- _Assignment_:
Repeat the stretch of entries below from the line with "sich in den" through the line with "当敏感内容警告功能开启时，如果收到可能含有裸露". Include both ends and add nothing.

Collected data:

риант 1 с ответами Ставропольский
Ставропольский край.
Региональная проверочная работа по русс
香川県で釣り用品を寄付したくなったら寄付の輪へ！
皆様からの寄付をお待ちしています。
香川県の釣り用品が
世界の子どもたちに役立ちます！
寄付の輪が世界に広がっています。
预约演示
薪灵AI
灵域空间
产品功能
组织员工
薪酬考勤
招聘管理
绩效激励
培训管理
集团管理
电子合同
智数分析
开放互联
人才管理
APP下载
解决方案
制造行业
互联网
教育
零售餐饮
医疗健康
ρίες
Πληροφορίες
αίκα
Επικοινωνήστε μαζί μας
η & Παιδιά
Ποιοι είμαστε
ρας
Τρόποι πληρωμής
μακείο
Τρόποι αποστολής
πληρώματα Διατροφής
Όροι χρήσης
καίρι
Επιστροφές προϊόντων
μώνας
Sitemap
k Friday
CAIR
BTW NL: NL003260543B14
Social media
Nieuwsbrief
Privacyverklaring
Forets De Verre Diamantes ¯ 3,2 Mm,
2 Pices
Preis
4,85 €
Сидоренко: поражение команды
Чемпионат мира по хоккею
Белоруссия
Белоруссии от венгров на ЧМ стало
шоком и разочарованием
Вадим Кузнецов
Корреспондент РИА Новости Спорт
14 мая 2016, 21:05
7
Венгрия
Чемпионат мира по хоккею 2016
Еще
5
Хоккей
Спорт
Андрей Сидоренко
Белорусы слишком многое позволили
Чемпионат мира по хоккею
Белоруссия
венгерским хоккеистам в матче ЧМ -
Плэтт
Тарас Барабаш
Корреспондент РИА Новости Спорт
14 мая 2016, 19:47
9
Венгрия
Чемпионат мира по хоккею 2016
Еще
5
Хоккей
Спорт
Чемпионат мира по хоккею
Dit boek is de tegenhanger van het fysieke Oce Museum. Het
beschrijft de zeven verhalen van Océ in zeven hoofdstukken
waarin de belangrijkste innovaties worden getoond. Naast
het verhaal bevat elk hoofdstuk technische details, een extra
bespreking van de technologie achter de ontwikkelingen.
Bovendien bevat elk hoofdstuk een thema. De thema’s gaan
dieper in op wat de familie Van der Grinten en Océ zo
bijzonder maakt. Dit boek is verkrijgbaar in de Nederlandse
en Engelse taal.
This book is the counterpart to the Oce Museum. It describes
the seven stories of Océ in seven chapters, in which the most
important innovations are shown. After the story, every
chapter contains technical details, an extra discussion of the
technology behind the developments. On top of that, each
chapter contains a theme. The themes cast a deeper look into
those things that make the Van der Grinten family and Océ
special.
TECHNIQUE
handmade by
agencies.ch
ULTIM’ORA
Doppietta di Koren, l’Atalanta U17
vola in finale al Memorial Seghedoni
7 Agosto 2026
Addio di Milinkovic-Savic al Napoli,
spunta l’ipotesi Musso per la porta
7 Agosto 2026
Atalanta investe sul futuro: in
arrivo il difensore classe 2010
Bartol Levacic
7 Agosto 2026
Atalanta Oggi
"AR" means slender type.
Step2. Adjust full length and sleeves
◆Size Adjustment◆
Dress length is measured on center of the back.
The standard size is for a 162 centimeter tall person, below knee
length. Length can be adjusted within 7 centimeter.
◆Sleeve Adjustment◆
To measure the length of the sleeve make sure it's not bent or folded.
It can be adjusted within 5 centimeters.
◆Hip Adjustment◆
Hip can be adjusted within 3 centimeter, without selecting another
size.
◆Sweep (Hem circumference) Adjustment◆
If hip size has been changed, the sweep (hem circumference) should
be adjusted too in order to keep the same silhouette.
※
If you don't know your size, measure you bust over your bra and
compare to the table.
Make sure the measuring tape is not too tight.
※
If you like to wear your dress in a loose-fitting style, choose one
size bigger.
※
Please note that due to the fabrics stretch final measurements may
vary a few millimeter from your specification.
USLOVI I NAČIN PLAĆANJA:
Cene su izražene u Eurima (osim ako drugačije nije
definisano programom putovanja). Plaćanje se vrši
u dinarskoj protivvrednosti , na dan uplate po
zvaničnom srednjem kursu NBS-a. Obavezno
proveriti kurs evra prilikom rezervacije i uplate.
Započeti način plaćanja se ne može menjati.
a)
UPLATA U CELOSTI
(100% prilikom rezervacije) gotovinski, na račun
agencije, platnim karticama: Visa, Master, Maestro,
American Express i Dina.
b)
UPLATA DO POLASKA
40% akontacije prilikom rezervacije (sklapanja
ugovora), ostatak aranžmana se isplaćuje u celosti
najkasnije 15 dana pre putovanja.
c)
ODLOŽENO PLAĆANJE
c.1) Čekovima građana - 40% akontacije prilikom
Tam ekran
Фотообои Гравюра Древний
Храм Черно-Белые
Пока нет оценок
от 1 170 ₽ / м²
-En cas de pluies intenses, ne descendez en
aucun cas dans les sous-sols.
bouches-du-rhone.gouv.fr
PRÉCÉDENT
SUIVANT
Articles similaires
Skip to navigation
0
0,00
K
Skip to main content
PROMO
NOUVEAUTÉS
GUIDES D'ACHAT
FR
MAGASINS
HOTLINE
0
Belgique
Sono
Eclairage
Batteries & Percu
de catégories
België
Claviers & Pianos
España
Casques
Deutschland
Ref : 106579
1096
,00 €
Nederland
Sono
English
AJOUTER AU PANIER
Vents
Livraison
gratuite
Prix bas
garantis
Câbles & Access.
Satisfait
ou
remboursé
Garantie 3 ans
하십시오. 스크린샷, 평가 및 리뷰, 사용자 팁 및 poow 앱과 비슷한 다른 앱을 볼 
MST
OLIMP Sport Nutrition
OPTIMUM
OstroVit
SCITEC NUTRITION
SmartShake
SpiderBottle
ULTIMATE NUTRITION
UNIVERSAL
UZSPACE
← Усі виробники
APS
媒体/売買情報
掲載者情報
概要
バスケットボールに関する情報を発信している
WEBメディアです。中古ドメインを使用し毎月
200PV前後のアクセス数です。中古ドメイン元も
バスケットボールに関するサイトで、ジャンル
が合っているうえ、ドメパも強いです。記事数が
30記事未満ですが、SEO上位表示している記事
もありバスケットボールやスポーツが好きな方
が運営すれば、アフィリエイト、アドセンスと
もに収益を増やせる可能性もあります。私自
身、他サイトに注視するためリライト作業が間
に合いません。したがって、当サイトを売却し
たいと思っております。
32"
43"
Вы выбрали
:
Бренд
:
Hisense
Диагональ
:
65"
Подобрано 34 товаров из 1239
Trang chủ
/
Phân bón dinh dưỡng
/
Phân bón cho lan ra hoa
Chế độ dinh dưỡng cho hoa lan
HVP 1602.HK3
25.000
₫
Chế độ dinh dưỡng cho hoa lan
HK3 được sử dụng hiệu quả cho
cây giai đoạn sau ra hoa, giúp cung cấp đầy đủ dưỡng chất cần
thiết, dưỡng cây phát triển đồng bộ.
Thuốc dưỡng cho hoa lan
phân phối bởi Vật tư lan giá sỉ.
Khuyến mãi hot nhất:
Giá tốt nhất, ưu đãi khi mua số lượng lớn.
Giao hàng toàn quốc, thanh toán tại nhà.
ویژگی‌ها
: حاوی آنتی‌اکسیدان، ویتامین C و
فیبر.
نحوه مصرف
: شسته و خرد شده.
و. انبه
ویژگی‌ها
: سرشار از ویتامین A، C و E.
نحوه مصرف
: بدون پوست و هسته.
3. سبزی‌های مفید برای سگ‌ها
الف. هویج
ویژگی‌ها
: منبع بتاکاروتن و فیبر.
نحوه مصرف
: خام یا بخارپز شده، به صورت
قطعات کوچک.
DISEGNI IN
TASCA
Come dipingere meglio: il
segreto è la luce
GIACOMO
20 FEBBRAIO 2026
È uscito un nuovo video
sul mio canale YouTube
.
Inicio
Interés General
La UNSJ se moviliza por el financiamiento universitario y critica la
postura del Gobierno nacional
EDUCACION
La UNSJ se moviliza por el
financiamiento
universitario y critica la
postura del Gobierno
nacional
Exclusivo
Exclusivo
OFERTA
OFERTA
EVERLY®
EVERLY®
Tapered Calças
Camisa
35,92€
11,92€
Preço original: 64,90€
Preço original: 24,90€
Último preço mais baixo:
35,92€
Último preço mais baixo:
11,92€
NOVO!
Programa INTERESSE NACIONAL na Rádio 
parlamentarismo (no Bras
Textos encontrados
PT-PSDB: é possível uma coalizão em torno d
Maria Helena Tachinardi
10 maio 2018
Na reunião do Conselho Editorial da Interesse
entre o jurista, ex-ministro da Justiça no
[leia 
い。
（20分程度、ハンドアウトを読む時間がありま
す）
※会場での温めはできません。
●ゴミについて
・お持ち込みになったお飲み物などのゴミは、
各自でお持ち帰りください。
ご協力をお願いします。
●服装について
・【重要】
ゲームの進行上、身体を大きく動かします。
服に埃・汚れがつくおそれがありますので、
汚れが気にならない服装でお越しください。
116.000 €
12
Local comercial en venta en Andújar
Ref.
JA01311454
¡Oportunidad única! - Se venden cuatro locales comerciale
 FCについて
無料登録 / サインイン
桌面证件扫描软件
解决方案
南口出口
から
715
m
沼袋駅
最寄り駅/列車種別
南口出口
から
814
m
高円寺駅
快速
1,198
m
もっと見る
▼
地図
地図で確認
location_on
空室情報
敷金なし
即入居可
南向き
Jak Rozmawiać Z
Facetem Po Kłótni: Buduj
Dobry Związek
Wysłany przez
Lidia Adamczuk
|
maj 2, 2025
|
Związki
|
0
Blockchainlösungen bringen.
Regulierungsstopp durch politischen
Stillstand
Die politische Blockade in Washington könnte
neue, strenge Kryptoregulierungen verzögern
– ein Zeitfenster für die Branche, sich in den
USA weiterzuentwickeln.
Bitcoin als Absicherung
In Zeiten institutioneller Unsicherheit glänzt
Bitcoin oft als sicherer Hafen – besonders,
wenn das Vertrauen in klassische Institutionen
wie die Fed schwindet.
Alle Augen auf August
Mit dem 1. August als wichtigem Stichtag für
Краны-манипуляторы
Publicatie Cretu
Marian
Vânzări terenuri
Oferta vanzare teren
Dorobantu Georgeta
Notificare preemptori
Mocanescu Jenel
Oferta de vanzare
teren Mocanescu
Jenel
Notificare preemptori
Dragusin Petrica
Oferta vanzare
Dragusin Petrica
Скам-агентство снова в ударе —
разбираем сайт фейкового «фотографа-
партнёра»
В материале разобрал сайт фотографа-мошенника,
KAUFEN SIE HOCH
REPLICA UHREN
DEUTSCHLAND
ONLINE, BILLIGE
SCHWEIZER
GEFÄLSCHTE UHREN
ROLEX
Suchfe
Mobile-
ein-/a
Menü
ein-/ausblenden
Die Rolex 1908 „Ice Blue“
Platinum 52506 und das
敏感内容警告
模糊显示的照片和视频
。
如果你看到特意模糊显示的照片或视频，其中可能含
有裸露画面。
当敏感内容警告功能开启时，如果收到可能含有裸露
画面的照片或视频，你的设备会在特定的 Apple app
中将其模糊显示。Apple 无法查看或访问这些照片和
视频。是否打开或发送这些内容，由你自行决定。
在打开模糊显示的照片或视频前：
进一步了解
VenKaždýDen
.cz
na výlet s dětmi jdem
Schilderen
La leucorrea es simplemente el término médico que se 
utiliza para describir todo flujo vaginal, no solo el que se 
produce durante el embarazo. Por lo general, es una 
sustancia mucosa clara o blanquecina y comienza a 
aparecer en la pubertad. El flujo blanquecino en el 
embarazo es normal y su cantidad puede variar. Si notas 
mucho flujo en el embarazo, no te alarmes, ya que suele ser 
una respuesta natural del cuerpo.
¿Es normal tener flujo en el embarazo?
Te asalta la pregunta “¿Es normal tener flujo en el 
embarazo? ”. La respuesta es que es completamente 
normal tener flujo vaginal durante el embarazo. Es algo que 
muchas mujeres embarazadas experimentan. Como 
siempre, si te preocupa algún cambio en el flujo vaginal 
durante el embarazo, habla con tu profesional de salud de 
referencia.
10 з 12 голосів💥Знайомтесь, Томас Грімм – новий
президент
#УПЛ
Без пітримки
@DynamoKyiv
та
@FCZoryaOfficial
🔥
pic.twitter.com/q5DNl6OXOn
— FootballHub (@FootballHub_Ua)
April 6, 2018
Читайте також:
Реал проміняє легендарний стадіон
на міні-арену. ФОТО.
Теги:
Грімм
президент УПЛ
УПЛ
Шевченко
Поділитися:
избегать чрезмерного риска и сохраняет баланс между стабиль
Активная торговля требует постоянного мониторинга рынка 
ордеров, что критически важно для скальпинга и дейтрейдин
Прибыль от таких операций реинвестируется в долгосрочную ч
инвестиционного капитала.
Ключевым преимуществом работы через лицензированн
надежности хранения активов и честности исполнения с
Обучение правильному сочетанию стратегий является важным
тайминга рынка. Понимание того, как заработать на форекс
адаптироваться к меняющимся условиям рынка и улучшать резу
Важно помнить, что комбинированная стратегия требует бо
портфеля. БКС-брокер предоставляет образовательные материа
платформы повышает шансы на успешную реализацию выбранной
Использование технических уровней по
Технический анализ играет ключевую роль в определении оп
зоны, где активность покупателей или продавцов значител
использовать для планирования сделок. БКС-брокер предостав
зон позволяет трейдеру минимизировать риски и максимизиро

- _Written solution_:
– ein Zeitfenster für die Branche, sich in den
USA weiterzuentwickeln.
Bitcoin als Absicherung
In Zeiten institutioneller Unsicherheit glänzt
Bitcoin oft als sicherer Hafen – besonders,
wenn das Vertrauen in klassische Institutionen
wie die Fed schwindet.
Alle Augen auf August
Mit dem 1. August als wichtigem Stichtag für
Краны-манипуляторы
Publicatie Cretu
Marian
Vânzări terenuri
Oferta vanzare teren
Dorobantu Georgeta
Notificare preemptori
Mocanescu Jenel
Oferta de vanzare
teren Mocanescu
Jenel
Notificare preemptori
Dragusin Petrica
Oferta vanzare
Dragusin Petrica
Скам-агентство снова в ударе —
разбираем сайт фейкового «фотографа-
партнёра»
В материале разобрал сайт фотографа-мошенника,
KAUFEN SIE HOCH
REPLICA UHREN
DEUTSCHLAND
ONLINE, BILLIGE
SCHWEIZER
GEFÄLSCHTE UHREN
ROLEX
Suchfe
Mobile-
ein-/a
Menü
ein-/ausblenden
Die Rolex 1908 „Ice Blue“
Platinum 52506 und das
敏感内容警告
模糊显示的照片和视频
。
如果你看到特意模糊显示的照片或视频，其中可能含
有裸露画面。
当敏感内容警告功能开启时，如果收到可能含有裸露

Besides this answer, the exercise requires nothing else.